*Exercise prompt*. Below are entries; repeat exactly, and nothing else, the lines from the one holding "Filtered air, without" through the one holding "In a new article", inclusive. Leave the pictures out.

--

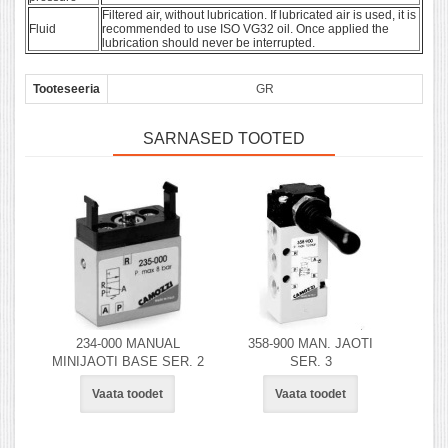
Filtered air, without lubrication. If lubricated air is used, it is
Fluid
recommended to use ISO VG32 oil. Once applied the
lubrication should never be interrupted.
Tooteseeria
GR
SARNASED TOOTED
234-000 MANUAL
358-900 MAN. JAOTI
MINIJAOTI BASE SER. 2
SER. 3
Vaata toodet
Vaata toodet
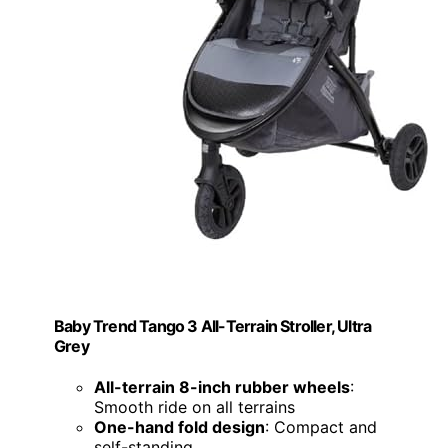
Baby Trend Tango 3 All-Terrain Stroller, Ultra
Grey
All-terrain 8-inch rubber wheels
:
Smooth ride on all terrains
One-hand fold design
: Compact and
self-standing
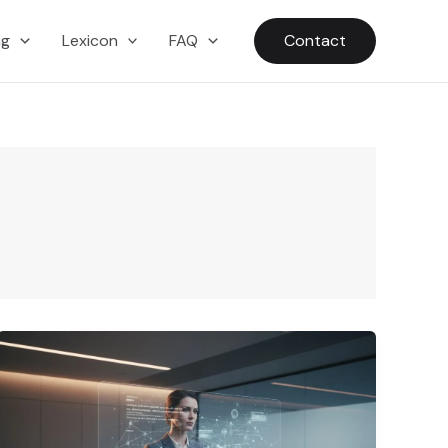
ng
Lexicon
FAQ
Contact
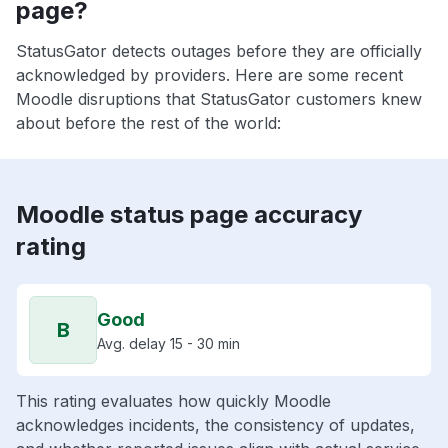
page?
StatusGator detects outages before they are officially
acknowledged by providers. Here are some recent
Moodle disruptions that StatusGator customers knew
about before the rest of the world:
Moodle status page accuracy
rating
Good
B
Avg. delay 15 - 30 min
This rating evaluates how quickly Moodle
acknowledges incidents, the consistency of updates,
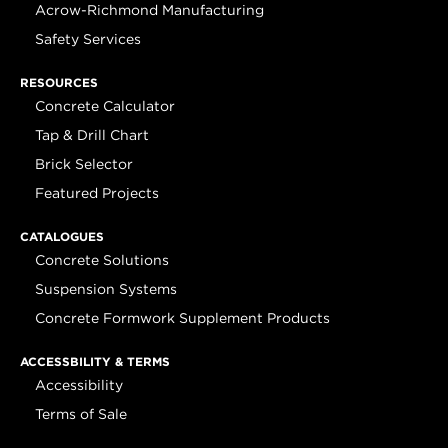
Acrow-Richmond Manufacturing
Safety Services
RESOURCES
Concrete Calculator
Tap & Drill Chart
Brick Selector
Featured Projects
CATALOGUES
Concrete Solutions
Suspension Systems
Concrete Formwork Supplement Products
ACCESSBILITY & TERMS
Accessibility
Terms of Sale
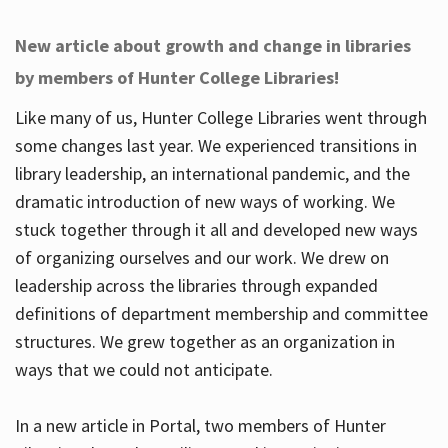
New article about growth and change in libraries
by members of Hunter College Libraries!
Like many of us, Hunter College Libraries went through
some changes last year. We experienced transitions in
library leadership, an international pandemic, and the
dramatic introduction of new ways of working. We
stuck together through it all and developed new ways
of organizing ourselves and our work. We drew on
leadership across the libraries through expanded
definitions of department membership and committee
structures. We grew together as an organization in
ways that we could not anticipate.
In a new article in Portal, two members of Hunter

--

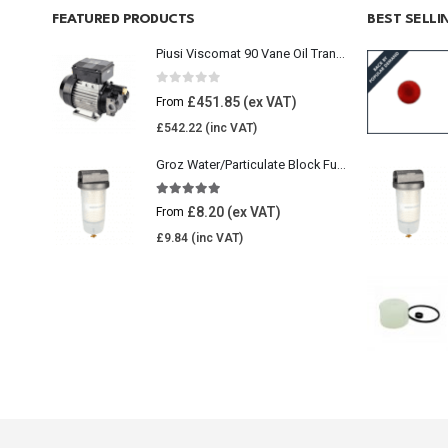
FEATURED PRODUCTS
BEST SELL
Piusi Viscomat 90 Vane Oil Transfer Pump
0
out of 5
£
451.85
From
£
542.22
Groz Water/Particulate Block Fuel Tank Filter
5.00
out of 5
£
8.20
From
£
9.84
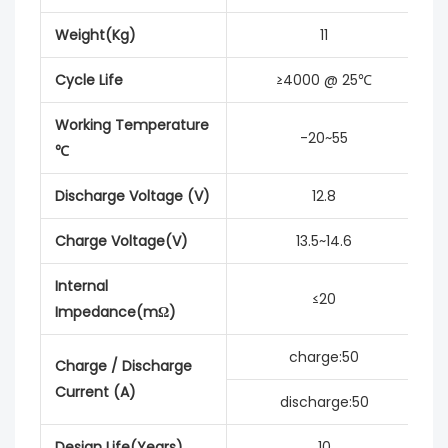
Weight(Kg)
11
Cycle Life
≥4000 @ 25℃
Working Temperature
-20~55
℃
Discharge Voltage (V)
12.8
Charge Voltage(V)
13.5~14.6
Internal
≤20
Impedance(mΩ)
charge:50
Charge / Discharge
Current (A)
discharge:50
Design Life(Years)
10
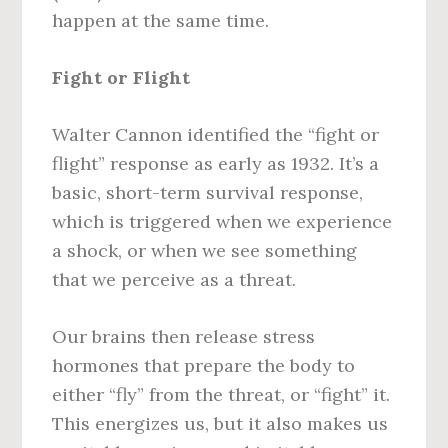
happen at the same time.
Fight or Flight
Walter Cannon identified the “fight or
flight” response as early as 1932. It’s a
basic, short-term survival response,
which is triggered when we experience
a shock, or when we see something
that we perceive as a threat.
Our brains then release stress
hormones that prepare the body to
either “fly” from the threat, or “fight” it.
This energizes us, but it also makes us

--

*Output below*.
Filtered air, without lubrication. If lubricated air is used, it is
Fluid
recommended to use ISO VG32 oil. Once applied the
lubrication should never be interrupted.
Tooteseeria
GR
SARNASED TOOTED
234-000 MANUAL
358-900 MAN. JAOTI
MINIJAOTI BASE SER. 2
SER. 3
Vaata toodet
Vaata toodet
Baby Trend Tango 3 All-Terrain Stroller, Ultra
Grey
All-terrain 8-inch rubber wheels
:
Smooth ride on all terrains
One-hand fold design
: Compact and
self-standing
ng
Lexicon
FAQ
Contact
page?
StatusGator detects outages before they are officially
acknowledged by providers. Here are some recent
Moodle disruptions that StatusGator customers knew
about before the rest of the world:
Moodle status page accuracy
rating
Good
B
Avg. delay 15 - 30 min
This rating evaluates how quickly Moodle
acknowledges incidents, the consistency of updates,
Acrow-Richmond Manufacturing
Safety Services
RESOURCES
Concrete Calculator
Tap & Drill Chart
Brick Selector
Featured Projects
CATALOGUES
Concrete Solutions
Suspension Systems
Concrete Formwork Supplement Products
ACCESSBILITY & TERMS
Accessibility
Terms of Sale
New article about growth and change in libraries
by members of Hunter College Libraries!
Like many of us, Hunter College Libraries went through
some changes last year. We experienced transitions in
library leadership, an international pandemic, and the
dramatic introduction of new ways of working. We
stuck together through it all and developed new ways
of organizing ourselves and our work. We drew on
leadership across the libraries through expanded
definitions of department membership and committee
structures. We grew together as an organization in
ways that we could not anticipate.
In a new article in Portal, two members of Hunter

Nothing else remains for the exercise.